Comme pour le précédent Joker, il y a de bonnes idées et Joaquim Phoenix est toujours là pour sauver les meubles, mais le tout manque de profondeur et traite trop superficiellement ses thématiques pour être réellement pertinent ou émouvant. L’évolution d’Arthur est laborieuse, il manque des liants entre les différents stades de son état mental. Des liants que tenteront maladroitement de combler les nombreuses séquences musicales.
Concernant l'incursion de ce genre, en soit, il ne me dérange pas puisqu’il est utilisé dans une démarche proche de La La Land, comme allégorie d’une rêverie naïve en réponse à la dure réalité dans laquelle baignent nos protagonistes. Cela se justifie, mais dans les faits, son utilisation reste finalement très anodine. Pas de chansons originales, rien que des reprises peu mémorables à la mise en scène plate, le plus souvent sans utilité narrative et servant surtout de bouche trou entre deux scènes vraiment importantes. On se demande bien ce qui a pu motivé Philips et Phoenix à s’aventurer sur ce terrain-là si c’est pour aboutir à un résultat aussi insignifiant.
Quant au reste de la mise en scène, elle est dans la droite lignée du premier film. Les fans ne risquent pas d’être dépaysés, c’est exactement la même réalisation outrancière que je vomissais déjà 5 ans auparavant, avec la même photo générique de blockbuster hollywoodien, et le même recourt excessif à des gros plans sur la gueule du Joker, accompagnés d’une musique stridente aux violons grinçants.
Alors oui, on peut saluer la prise de risque et les quelques bonnes idées de cette suite, mais comme pour l’original, c’est surtout l’exécution qui pêche sérieusement.

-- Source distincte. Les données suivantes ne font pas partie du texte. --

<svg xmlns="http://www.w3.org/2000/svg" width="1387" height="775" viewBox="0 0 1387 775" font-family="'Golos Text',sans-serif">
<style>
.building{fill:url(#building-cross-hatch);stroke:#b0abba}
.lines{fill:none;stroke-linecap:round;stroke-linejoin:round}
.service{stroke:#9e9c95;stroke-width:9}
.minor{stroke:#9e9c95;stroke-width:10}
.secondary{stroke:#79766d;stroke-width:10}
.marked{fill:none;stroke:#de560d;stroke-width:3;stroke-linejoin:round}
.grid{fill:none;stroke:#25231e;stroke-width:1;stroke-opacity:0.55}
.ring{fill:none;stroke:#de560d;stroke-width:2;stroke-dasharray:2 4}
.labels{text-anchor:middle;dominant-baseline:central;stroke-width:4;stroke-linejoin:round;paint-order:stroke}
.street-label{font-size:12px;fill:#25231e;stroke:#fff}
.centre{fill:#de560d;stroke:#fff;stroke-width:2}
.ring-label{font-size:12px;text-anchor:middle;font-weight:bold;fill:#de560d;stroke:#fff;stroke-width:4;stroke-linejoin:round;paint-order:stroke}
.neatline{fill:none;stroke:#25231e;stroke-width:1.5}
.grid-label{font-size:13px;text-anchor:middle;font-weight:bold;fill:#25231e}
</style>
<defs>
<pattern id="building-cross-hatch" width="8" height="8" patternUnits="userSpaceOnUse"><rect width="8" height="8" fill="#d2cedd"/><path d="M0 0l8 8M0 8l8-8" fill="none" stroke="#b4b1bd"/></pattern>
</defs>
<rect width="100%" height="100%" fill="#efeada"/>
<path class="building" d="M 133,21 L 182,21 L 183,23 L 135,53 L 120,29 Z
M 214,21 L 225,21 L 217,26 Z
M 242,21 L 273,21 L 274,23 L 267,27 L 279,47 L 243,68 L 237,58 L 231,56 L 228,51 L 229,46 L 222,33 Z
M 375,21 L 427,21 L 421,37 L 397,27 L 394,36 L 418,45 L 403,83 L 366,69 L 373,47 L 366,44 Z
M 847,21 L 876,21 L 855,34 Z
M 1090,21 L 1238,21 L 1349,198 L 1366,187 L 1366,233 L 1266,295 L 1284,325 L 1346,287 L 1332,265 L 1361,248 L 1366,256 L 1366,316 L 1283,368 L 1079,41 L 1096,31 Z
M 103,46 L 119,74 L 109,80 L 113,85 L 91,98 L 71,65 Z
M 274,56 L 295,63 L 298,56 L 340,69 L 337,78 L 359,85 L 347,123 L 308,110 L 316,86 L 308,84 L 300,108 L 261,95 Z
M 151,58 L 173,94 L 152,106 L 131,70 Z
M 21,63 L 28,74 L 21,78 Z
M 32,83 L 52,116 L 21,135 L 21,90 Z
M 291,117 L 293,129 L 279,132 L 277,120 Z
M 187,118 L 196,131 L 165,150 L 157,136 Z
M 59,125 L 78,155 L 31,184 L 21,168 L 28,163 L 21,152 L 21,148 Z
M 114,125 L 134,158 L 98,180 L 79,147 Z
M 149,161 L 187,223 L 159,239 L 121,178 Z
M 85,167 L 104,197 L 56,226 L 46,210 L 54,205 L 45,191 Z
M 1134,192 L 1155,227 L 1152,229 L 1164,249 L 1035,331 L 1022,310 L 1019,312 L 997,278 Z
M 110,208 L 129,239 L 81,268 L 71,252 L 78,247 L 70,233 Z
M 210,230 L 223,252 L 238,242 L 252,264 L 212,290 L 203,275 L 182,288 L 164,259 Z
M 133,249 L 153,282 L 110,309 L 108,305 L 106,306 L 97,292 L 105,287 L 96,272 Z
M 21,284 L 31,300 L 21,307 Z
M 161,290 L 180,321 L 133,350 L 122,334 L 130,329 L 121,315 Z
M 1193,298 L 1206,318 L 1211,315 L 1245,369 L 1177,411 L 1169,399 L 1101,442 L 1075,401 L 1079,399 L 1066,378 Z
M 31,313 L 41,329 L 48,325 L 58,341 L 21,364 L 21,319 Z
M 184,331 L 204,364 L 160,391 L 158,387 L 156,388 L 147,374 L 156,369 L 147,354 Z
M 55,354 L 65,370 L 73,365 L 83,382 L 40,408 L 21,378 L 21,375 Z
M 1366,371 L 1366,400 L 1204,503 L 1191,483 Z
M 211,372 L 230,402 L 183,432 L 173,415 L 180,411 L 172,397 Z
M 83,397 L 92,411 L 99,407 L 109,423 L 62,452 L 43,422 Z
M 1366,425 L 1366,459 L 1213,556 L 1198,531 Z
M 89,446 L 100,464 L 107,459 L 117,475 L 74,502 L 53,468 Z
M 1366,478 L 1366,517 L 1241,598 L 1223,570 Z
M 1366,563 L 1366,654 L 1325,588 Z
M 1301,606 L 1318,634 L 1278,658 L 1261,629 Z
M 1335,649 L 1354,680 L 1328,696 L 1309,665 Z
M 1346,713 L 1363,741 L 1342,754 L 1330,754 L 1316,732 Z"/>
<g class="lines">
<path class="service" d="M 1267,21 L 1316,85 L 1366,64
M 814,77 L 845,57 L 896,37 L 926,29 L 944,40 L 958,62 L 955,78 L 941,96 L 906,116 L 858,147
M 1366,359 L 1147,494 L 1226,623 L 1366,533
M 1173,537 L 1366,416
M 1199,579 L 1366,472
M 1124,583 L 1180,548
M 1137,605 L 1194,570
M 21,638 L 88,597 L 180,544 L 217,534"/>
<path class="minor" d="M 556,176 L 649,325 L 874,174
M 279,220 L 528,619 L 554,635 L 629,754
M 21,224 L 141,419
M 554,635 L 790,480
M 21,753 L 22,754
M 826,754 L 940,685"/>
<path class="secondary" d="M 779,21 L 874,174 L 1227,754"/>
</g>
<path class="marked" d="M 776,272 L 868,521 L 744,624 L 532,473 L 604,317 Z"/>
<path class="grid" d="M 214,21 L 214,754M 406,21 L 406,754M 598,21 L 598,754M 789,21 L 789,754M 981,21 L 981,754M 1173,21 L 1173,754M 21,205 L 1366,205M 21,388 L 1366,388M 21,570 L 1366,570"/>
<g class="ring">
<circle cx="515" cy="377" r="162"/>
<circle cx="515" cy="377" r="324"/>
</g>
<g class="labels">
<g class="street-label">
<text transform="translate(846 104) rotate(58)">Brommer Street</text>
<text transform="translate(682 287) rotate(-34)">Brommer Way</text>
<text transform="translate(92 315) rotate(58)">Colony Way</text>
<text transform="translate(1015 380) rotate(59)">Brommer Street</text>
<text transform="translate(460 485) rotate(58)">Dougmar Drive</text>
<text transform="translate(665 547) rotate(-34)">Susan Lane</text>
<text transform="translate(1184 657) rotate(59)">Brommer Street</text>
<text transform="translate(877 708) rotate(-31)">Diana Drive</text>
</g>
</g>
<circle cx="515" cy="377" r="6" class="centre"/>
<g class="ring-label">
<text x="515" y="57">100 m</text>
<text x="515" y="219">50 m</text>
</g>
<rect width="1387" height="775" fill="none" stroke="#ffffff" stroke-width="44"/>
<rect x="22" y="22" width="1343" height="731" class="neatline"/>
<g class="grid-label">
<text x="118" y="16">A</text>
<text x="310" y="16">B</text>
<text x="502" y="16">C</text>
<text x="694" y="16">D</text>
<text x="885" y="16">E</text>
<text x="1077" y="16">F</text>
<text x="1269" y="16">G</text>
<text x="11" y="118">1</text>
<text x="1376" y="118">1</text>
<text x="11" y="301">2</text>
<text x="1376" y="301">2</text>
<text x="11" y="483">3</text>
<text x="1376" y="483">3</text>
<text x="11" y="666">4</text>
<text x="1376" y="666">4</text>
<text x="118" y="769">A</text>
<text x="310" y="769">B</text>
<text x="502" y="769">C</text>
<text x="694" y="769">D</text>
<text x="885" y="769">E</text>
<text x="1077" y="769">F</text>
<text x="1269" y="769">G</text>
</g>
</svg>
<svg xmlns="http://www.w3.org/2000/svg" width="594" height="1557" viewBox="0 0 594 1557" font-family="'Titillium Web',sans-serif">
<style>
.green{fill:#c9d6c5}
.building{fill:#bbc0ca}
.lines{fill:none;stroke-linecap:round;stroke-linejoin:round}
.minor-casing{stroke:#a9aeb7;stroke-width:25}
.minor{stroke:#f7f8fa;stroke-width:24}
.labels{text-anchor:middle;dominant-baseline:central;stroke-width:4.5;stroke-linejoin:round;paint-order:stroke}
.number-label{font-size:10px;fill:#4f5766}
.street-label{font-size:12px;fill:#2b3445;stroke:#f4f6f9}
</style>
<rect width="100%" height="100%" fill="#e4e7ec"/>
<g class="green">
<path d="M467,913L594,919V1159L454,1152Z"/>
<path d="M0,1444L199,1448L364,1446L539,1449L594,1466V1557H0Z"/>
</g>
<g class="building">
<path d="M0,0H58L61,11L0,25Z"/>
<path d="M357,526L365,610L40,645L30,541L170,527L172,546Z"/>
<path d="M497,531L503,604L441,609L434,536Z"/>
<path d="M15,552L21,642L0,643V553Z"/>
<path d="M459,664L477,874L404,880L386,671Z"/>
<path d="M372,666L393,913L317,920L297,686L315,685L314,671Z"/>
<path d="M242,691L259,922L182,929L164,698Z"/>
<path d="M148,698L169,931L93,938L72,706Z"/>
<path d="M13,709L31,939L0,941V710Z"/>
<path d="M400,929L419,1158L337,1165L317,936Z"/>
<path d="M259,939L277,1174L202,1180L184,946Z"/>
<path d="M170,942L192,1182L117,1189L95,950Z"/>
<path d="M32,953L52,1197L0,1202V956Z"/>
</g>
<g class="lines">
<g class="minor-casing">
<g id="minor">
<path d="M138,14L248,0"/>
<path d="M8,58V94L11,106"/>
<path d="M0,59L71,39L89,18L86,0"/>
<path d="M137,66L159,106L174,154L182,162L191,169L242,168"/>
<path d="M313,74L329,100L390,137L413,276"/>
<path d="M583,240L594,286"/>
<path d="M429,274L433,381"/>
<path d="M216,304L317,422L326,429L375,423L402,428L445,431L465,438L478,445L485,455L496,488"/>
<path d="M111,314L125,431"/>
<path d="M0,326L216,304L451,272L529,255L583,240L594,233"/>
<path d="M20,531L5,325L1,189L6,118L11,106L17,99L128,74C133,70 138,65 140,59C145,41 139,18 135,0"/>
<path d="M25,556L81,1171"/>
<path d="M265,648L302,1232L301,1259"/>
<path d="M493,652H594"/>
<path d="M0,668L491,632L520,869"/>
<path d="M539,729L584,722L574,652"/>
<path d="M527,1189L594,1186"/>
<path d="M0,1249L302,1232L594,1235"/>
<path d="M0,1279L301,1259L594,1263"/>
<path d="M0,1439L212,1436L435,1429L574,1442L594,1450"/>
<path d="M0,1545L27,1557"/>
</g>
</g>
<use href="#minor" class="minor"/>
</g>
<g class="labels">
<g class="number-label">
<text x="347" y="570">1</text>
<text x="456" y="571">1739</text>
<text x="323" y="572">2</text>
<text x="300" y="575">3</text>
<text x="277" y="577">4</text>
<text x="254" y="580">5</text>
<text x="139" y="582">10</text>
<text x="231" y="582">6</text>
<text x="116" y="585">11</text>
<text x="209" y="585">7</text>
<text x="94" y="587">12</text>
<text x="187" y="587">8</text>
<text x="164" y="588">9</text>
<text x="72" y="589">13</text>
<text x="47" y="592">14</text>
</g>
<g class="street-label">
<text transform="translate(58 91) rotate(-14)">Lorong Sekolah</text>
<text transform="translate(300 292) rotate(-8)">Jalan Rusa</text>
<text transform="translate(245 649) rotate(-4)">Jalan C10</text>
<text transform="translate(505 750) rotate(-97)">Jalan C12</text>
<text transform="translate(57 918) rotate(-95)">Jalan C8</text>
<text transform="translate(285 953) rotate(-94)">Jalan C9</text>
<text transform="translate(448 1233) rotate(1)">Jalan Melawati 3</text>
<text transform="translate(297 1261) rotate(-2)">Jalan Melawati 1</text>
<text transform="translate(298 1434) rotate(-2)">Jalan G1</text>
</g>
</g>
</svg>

A l’instar du personnage titre, le succès de Joker était purement conjoncturel. A l’apogée du modèle Marvel, après des années de perdition super-héroiques chez Warner et en plein contexte insurrectionnel en France et aux USA, c’était le film qui sortait au bon moment et que tout le monde avait envie d’aimer pour ce qu’il semblait être. Or, il est amusant de constater à quel point cette Folie à Deux, qui contient pourtant les mêmes défauts et les mêmes qualités que son aîné, ne bénéficie plus aujourd’hui du même traitement de faveur.